After the first twenty years or so of computer security, you get fairly accustomed to a certain amount of déjà vu. And since I spent most of my earlier years in IT on security in the context of medical informatics, the assertion that Computer Viruses Are "Rampant" on Medical Devices in Hospitals has a certain uncomfortable familiarity.

It was actually in the contexts of the UK's National Health Service (and the cancer research organization where I worked for 11 years) that I first came across infectibility issues with research tools, diagnostic and clinical tools, and so on, but the issues that David Talbot discusses in MIT's Technology Review article are pretty familiar. Where a device is sufficiently air-gapped that is, isolated from dangerous vectors (the Internet, USB drives) it probably doesn't matter too much if the supplier makes a point (as is often the case) of discouraging or obstructing the use of security software and the patching of operating systems and other applications.

But that's not the world we live in today: the interconnection of devices to allow the easy transfer or exchange of data is usually prioritized over security issues. After all, who expects a scintillation counter or a laboratory centrifuge to be virus-infected? No, I'm not talking about Stuxnet and those centrifuges here... On the other hand, there are clearly parallels between equipment found in many clinical/research environments and the systems found in some SCADA environments: in both cases, levels of security practice characteristic of a well-secured corporate environment may simply not be achievable because of the restrictions imposed by specialist equipment and services.

But there are infectible device scenarios even more esoteric. Consider, for example, the claims by Barnaby Jack that pacemakers and ICDs (implantable cardioverter-defibrillators) could be misused to deliver an intentionally fatal electric shock rather than a therapeutic shock intended to regulate a misfiring heart.

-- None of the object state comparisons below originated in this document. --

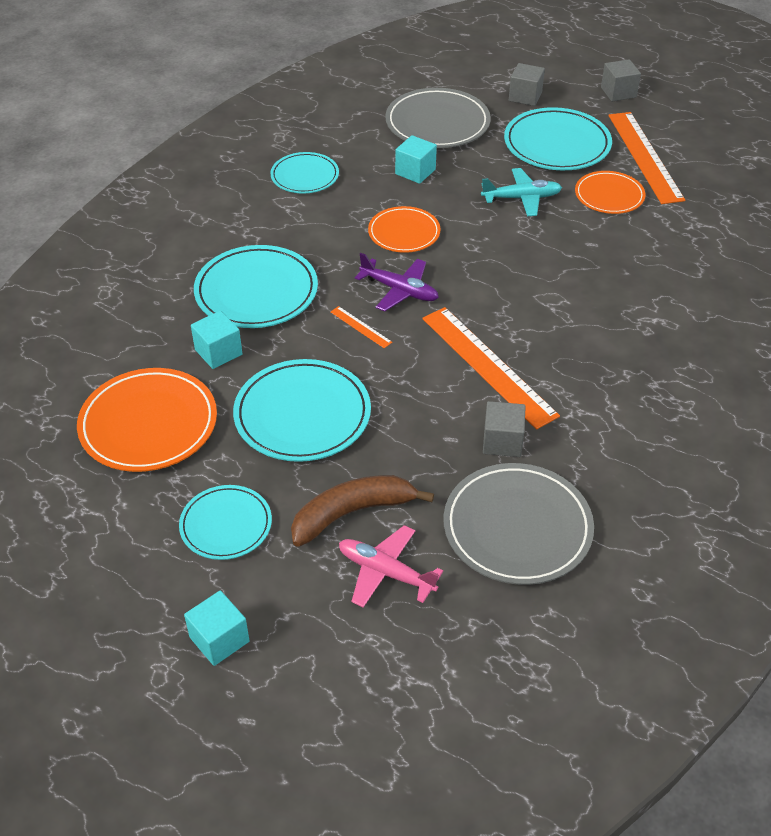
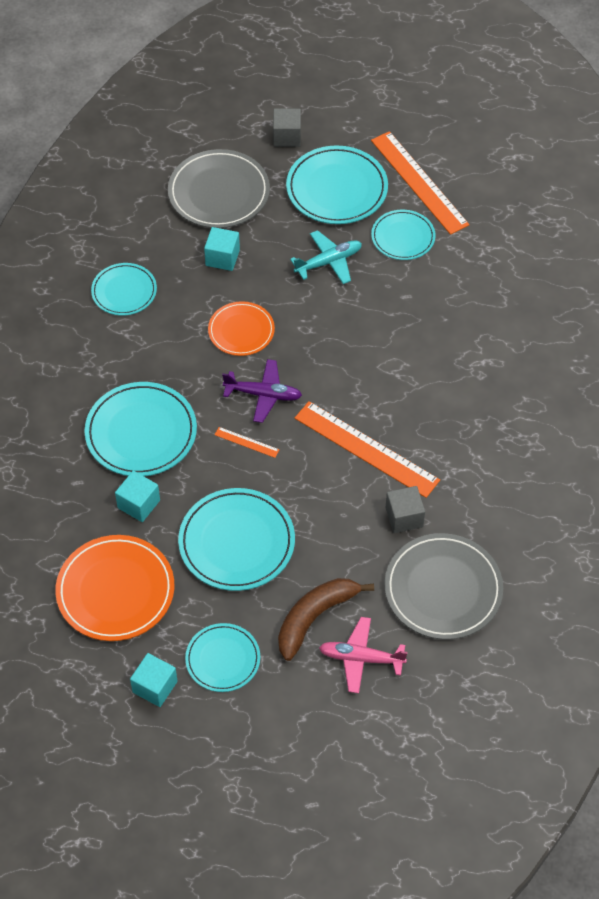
camera: 20 degrees left, 10 degrees up
(219, 639) = (263, 752): turquoise cube -> turquoise cube (155, 687)
(609, 195) = (403, 237): orange plate -> turquoise plate
(618, 92) = (370, 108): grey cube -> none

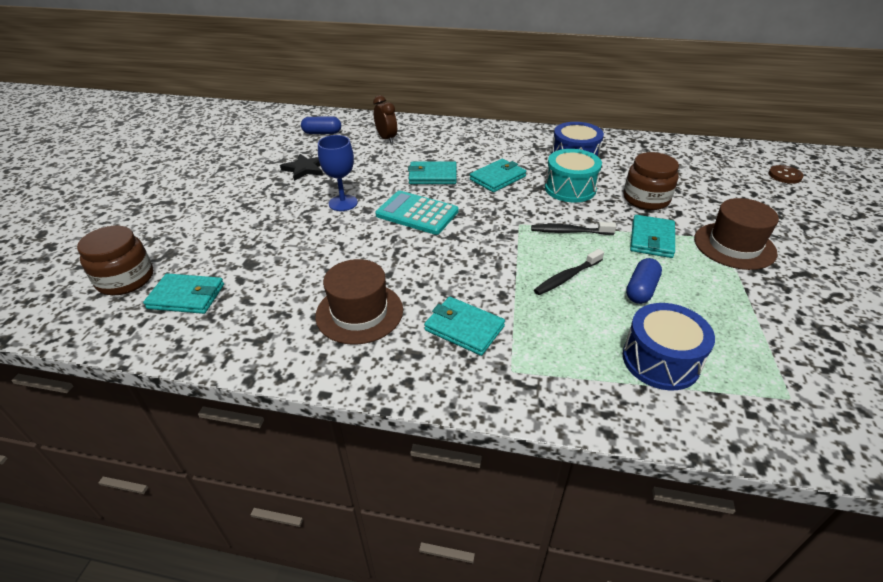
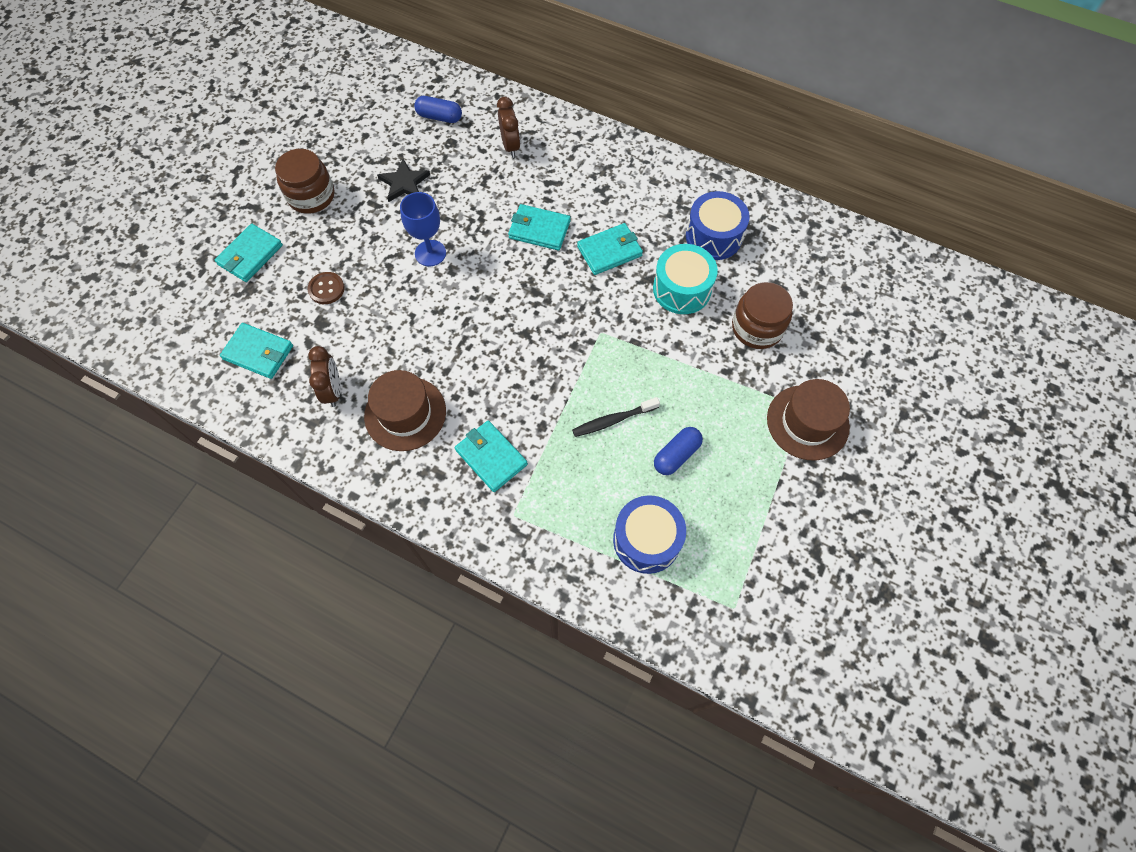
camera: 15 degrees right, 25 degrees up
(125, 279) = (207, 315): brown jar -> brown jar (311, 196)
(276, 310) = (333, 390): none -> brown clock
(417, 213) = (501, 289): turquoise calculator -> none
(569, 231) = (647, 357): black toothbrush -> none
(652, 239) = (727, 390): turquoise wallet -> turquoise wallet (250, 255)
(785, 175) = (945, 328): brown button -> brown button (326, 289)

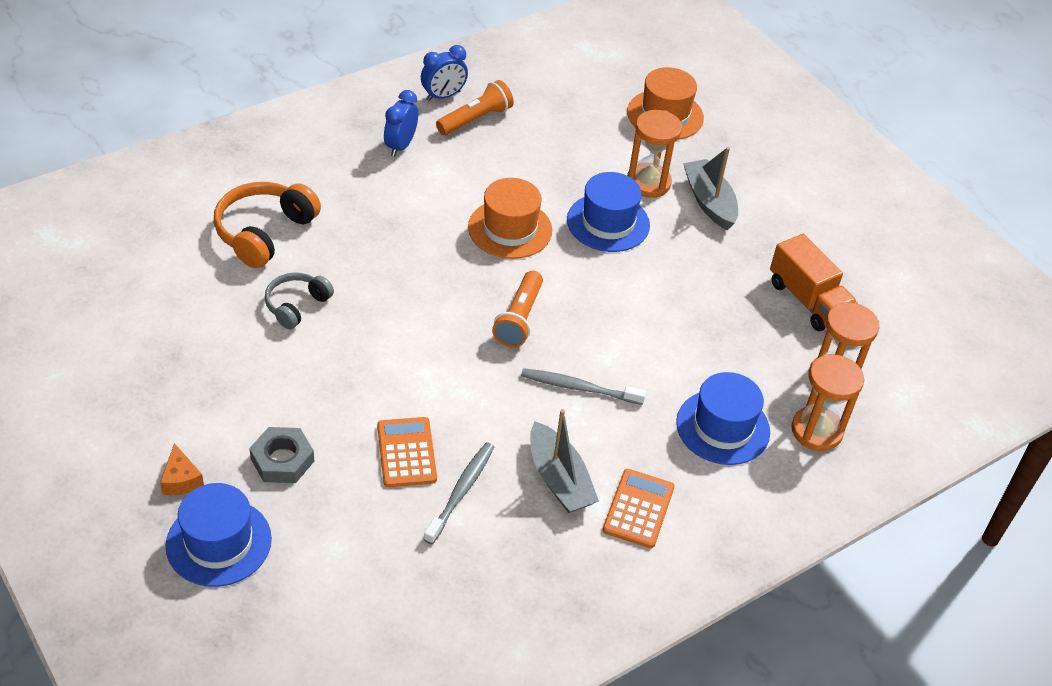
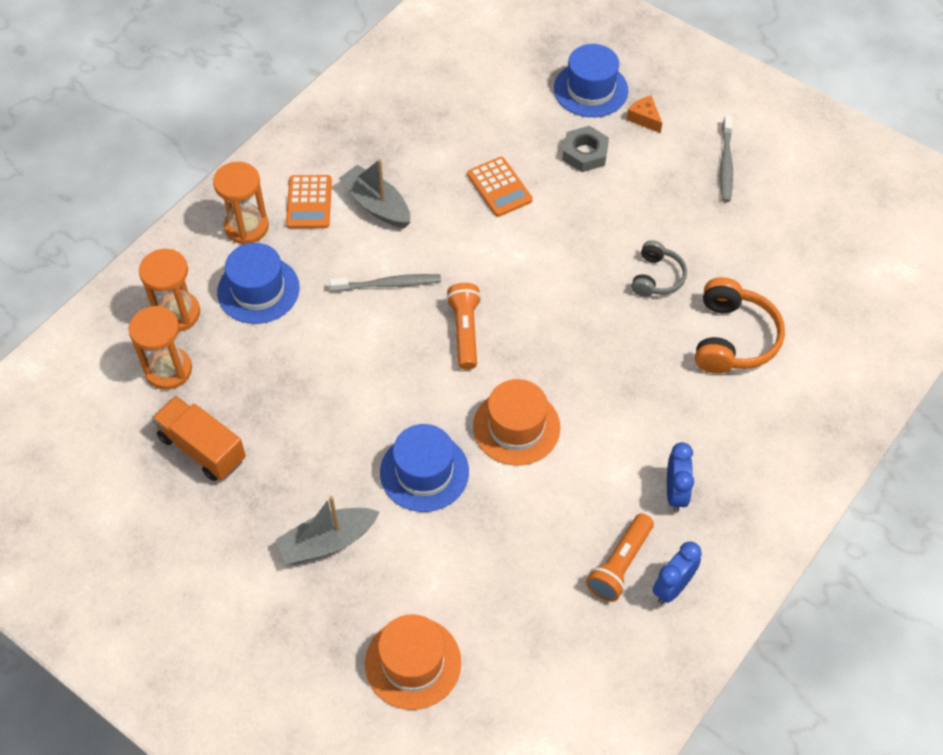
camera: 165 degrees right, 10 degrees up
(461, 491) = (445, 173): grey toothbrush -> grey toothbrush (726, 164)
(648, 183) = (400, 544): orange hourglass -> orange hourglass (246, 227)
(709, 202) = (328, 542): grey boat -> grey boat turned 105 degrees clockwise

Worrying, interesting, dramatic (not to say sensational in tone, with predictions of a possible 'worm with the ability to commit mass murder') but not exactly new. There was a high-profile story last year about a somewhat similar scenario. Jay Radcliffe, who is a Type 1 diabetic, demonstrated at Black Hat how he could control an insulin pump implanted in his own body. The pump uses wireless sensors to monitor blood sugar levels, and he worked out how it would be possible to manipulate the process so that the pump received instructions to inject too much or too little insulin into the patient's bloodstream. (I blogged briefly about it at the time.) Barnaby Jack has also been quoted with reference to somewhat similar research.

The issues that arose from that research seem to apply here, too. Radcliffe was able to get information about the hardware he hacked because the manufacturers of wireless devices in the US file their designs with the Federal Communications Commission.

The transmissions weren't encrypted, enabling him to write code that was capable of capturing enough data to affect the functioning of the pump. To do that, he needed to know the serial number of the device, but that was obtainable programmatically as well as by social engineering. Similar vulnerabilities seem to have been thrown up in the course of Jack's research into pacemakers and similar devices, though he also suggests that such devices may also have backdoor programming to enable access and modification without knowledge of the individual device's unique serial number.

(If true, that would suggest a seriously flawed sense of priorities: the serial number may not be a foolproof/hackproof security precaution, but a backdoor that bypasses it altogether would indicate to me that the convenience of the practitioner or service provider is considered more important than the safety of the patient.)

Medtronic, the maker of the insulin pumps from Radcliffe's demonstration, did say subsequently that its next-generation devices would address the issues raised during that demo and subsequent discussions, but obviously other manufacturers (including the unidentified manufacturer of Barnaby's test device) may not be acting so responsibly, and in any case it's unlikely that all older devices would be replaced with more secure models. The expense would be enormous.

That's the bad news. But while none of the alarmist scenarios Barnaby cites are totally impossible, it seems to me that there are easier ways of committing mass murder than death by pacemaker hacking, and there are certainly easier ways of harvesting patient data than by hacking individual devices for the meagre Patient Identifiable Data (PID) that may be embedded there.

* Before you assume I'm indulging in heartless (pun intended) exploitation of the terminally ill, the photograph was actually taken from a 419 scam email I received some years ago - actually during my last spell working for the NHS. It was supposed to represent a wealthy oil merchant with a nasty case of oesophageal cancer wanting my help in distributing his wealth to charitable organizations.